Start of DATA FOR THE TASK

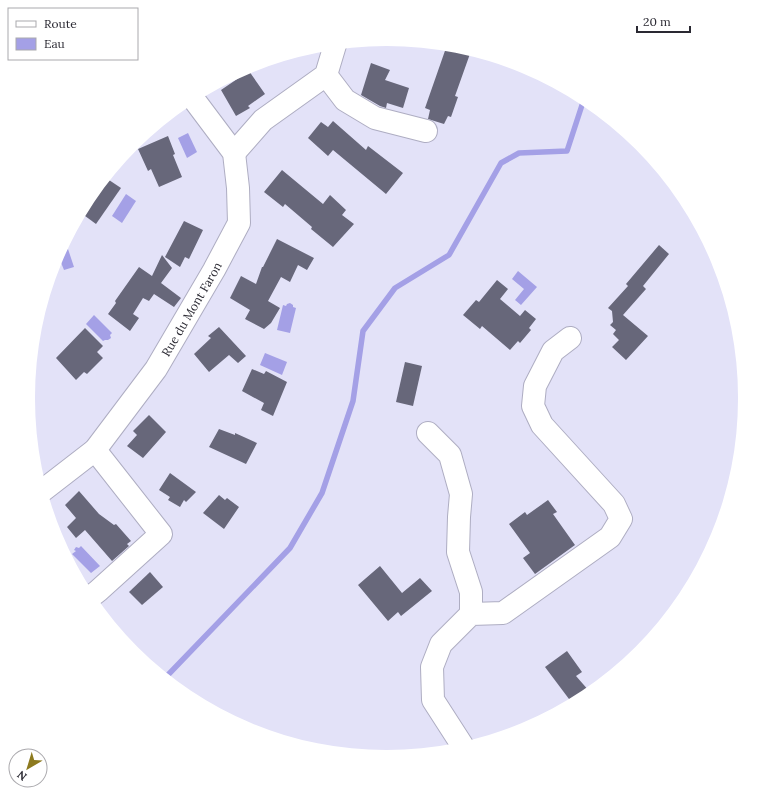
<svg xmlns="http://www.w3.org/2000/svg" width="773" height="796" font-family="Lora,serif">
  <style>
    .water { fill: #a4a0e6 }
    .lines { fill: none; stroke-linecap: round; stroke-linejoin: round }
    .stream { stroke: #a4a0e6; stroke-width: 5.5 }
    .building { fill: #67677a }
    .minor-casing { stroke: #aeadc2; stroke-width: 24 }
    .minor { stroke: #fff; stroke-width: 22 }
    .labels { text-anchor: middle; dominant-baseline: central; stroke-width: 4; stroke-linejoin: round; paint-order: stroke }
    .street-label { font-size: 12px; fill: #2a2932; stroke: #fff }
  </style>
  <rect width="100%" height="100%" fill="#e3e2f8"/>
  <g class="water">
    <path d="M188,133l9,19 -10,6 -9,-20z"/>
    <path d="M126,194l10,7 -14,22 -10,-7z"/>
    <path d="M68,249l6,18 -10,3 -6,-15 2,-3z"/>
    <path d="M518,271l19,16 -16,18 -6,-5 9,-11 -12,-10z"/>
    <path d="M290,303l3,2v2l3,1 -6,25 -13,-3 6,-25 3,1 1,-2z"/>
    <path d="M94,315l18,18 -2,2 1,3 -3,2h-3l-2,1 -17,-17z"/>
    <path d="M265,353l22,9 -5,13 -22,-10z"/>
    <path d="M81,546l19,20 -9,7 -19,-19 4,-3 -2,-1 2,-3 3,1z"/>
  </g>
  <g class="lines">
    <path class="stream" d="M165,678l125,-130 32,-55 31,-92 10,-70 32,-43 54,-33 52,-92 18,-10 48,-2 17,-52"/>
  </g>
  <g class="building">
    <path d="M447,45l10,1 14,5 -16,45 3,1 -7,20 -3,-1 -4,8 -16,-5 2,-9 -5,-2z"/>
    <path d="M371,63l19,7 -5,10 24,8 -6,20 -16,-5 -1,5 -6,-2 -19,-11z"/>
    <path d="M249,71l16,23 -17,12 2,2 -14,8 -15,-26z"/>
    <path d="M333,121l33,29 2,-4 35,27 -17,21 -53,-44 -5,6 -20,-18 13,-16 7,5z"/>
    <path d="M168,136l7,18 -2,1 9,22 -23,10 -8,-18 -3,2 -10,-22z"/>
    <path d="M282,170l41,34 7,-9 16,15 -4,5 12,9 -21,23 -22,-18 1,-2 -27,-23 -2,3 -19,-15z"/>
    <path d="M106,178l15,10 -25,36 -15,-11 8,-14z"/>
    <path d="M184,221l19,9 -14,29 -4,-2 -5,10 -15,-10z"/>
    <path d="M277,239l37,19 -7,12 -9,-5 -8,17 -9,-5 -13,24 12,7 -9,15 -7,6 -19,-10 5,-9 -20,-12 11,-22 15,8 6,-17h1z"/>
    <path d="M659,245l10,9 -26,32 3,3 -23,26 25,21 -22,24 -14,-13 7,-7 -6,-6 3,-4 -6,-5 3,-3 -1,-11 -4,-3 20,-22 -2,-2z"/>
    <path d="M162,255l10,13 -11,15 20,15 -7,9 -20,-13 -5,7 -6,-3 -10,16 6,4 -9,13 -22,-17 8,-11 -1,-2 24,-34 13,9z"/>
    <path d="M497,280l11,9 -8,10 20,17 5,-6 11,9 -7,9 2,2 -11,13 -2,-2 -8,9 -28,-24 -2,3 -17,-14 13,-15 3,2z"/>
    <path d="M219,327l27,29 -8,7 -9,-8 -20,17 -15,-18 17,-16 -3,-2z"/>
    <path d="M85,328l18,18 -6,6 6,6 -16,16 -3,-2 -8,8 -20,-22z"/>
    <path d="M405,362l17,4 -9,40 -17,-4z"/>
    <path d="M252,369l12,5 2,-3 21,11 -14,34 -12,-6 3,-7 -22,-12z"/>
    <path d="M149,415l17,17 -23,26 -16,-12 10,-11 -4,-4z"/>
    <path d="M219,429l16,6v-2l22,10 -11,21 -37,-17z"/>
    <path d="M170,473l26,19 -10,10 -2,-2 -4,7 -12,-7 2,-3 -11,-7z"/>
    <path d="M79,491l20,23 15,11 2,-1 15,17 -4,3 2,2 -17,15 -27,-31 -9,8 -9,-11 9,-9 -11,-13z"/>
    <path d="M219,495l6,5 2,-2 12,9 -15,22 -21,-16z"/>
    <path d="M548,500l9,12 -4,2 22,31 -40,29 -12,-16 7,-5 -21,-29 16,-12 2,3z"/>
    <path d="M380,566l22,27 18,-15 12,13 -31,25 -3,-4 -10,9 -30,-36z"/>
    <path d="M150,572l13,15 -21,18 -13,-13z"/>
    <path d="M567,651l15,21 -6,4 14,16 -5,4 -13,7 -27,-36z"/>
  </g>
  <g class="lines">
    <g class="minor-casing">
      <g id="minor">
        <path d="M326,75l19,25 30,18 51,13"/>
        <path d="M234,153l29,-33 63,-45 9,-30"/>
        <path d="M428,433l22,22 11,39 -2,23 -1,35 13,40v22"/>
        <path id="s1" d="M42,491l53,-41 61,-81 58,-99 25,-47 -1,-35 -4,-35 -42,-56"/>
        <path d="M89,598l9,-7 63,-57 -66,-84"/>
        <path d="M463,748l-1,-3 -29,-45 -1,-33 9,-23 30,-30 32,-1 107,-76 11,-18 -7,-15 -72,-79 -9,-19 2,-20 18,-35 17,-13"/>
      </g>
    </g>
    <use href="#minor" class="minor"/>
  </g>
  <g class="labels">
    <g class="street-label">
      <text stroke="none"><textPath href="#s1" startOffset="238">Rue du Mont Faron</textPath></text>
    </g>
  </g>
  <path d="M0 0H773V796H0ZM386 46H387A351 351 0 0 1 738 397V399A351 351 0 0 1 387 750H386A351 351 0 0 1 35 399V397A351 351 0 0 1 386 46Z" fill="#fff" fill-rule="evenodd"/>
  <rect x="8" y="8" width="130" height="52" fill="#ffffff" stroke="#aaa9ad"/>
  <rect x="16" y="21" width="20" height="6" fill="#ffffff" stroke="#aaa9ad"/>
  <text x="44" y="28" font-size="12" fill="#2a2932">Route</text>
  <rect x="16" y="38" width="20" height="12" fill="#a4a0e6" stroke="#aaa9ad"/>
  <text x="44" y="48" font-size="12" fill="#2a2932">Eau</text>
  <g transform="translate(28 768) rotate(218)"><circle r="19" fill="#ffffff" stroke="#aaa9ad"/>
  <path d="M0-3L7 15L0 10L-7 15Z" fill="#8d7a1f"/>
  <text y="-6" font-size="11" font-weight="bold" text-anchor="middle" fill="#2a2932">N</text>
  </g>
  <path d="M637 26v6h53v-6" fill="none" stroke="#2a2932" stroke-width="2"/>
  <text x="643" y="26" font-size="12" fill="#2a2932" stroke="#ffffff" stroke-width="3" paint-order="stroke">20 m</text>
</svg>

End of DATA FOR THE TASK

→ WHAT THE TASK ASKS:
Without the pictures, write out the whole listing above exactly as it appears.

→ TASK RESULT:
<svg xmlns="http://www.w3.org/2000/svg" width="773" height="796" font-family="Lora,serif">
  <style>
    .water { fill: #a4a0e6 }
    .lines { fill: none; stroke-linecap: round; stroke-linejoin: round }
    .stream { stroke: #a4a0e6; stroke-width: 5.5 }
    .building { fill: #67677a }
    .minor-casing { stroke: #aeadc2; stroke-width: 24 }
    .minor { stroke: #fff; stroke-width: 22 }
    .labels { text-anchor: middle; dominant-baseline: central; stroke-width: 4; stroke-linejoin: round; paint-order: stroke }
    .street-label { font-size: 12px; fill: #2a2932; stroke: #fff }
  </style>
  <rect width="100%" height="100%" fill="#e3e2f8"/>
  <g class="water">
    <path d="M188,133l9,19 -10,6 -9,-20z"/>
    <path d="M126,194l10,7 -14,22 -10,-7z"/>
    <path d="M68,249l6,18 -10,3 -6,-15 2,-3z"/>
    <path d="M518,271l19,16 -16,18 -6,-5 9,-11 -12,-10z"/>
    <path d="M290,303l3,2v2l3,1 -6,25 -13,-3 6,-25 3,1 1,-2z"/>
    <path d="M94,315l18,18 -2,2 1,3 -3,2h-3l-2,1 -17,-17z"/>
    <path d="M265,353l22,9 -5,13 -22,-10z"/>
    <path d="M81,546l19,20 -9,7 -19,-19 4,-3 -2,-1 2,-3 3,1z"/>
  </g>
  <g class="lines">
    <path class="stream" d="M165,678l125,-130 32,-55 31,-92 10,-70 32,-43 54,-33 52,-92 18,-10 48,-2 17,-52"/>
  </g>
  <g class="building">
    <path d="M447,45l10,1 14,5 -16,45 3,1 -7,20 -3,-1 -4,8 -16,-5 2,-9 -5,-2z"/>
    <path d="M371,63l19,7 -5,10 24,8 -6,20 -16,-5 -1,5 -6,-2 -19,-11z"/>
    <path d="M249,71l16,23 -17,12 2,2 -14,8 -15,-26z"/>
    <path d="M333,121l33,29 2,-4 35,27 -17,21 -53,-44 -5,6 -20,-18 13,-16 7,5z"/>
    <path d="M168,136l7,18 -2,1 9,22 -23,10 -8,-18 -3,2 -10,-22z"/>
    <path d="M282,170l41,34 7,-9 16,15 -4,5 12,9 -21,23 -22,-18 1,-2 -27,-23 -2,3 -19,-15z"/>
    <path d="M106,178l15,10 -25,36 -15,-11 8,-14z"/>
    <path d="M184,221l19,9 -14,29 -4,-2 -5,10 -15,-10z"/>
    <path d="M277,239l37,19 -7,12 -9,-5 -8,17 -9,-5 -13,24 12,7 -9,15 -7,6 -19,-10 5,-9 -20,-12 11,-22 15,8 6,-17h1z"/>
    <path d="M659,245l10,9 -26,32 3,3 -23,26 25,21 -22,24 -14,-13 7,-7 -6,-6 3,-4 -6,-5 3,-3 -1,-11 -4,-3 20,-22 -2,-2z"/>
    <path d="M162,255l10,13 -11,15 20,15 -7,9 -20,-13 -5,7 -6,-3 -10,16 6,4 -9,13 -22,-17 8,-11 -1,-2 24,-34 13,9z"/>
    <path d="M497,280l11,9 -8,10 20,17 5,-6 11,9 -7,9 2,2 -11,13 -2,-2 -8,9 -28,-24 -2,3 -17,-14 13,-15 3,2z"/>
    <path d="M219,327l27,29 -8,7 -9,-8 -20,17 -15,-18 17,-16 -3,-2z"/>
    <path d="M85,328l18,18 -6,6 6,6 -16,16 -3,-2 -8,8 -20,-22z"/>
    <path d="M405,362l17,4 -9,40 -17,-4z"/>
    <path d="M252,369l12,5 2,-3 21,11 -14,34 -12,-6 3,-7 -22,-12z"/>
    <path d="M149,415l17,17 -23,26 -16,-12 10,-11 -4,-4z"/>
    <path d="M219,429l16,6v-2l22,10 -11,21 -37,-17z"/>
    <path d="M170,473l26,19 -10,10 -2,-2 -4,7 -12,-7 2,-3 -11,-7z"/>
    <path d="M79,491l20,23 15,11 2,-1 15,17 -4,3 2,2 -17,15 -27,-31 -9,8 -9,-11 9,-9 -11,-13z"/>
    <path d="M219,495l6,5 2,-2 12,9 -15,22 -21,-16z"/>
    <path d="M548,500l9,12 -4,2 22,31 -40,29 -12,-16 7,-5 -21,-29 16,-12 2,3z"/>
    <path d="M380,566l22,27 18,-15 12,13 -31,25 -3,-4 -10,9 -30,-36z"/>
    <path d="M150,572l13,15 -21,18 -13,-13z"/>
    <path d="M567,651l15,21 -6,4 14,16 -5,4 -13,7 -27,-36z"/>
  </g>
  <g class="lines">
    <g class="minor-casing">
      <g id="minor">
        <path d="M326,75l19,25 30,18 51,13"/>
        <path d="M234,153l29,-33 63,-45 9,-30"/>
        <path d="M428,433l22,22 11,39 -2,23 -1,35 13,40v22"/>
        <path id="s1" d="M42,491l53,-41 61,-81 58,-99 25,-47 -1,-35 -4,-35 -42,-56"/>
        <path d="M89,598l9,-7 63,-57 -66,-84"/>
        <path d="M463,748l-1,-3 -29,-45 -1,-33 9,-23 30,-30 32,-1 107,-76 11,-18 -7,-15 -72,-79 -9,-19 2,-20 18,-35 17,-13"/>
      </g>
    </g>
    <use href="#minor" class="minor"/>
  </g>
  <g class="labels">
    <g class="street-label">
      <text stroke="none"><textPath href="#s1" startOffset="238">Rue du Mont Faron</textPath></text>
    </g>
  </g>
  <path d="M0 0H773V796H0ZM386 46H387A351 351 0 0 1 738 397V399A351 351 0 0 1 387 750H386A351 351 0 0 1 35 399V397A351 351 0 0 1 386 46Z" fill="#fff" fill-rule="evenodd"/>
  <rect x="8" y="8" width="130" height="52" fill="#ffffff" stroke="#aaa9ad"/>
  <rect x="16" y="21" width="20" height="6" fill="#ffffff" stroke="#aaa9ad"/>
  <text x="44" y="28" font-size="12" fill="#2a2932">Route</text>
  <rect x="16" y="38" width="20" height="12" fill="#a4a0e6" stroke="#aaa9ad"/>
  <text x="44" y="48" font-size="12" fill="#2a2932">Eau</text>
  <g transform="translate(28 768) rotate(218)"><circle r="19" fill="#ffffff" stroke="#aaa9ad"/>
  <path d="M0-3L7 15L0 10L-7 15Z" fill="#8d7a1f"/>
  <text y="-6" font-size="11" font-weight="bold" text-anchor="middle" fill="#2a2932">N</text>
  </g>
  <path d="M637 26v6h53v-6" fill="none" stroke="#2a2932" stroke-width="2"/>
  <text x="643" y="26" font-size="12" fill="#2a2932" stroke="#ffffff" stroke-width="3" paint-order="stroke">20 m</text>
</svg>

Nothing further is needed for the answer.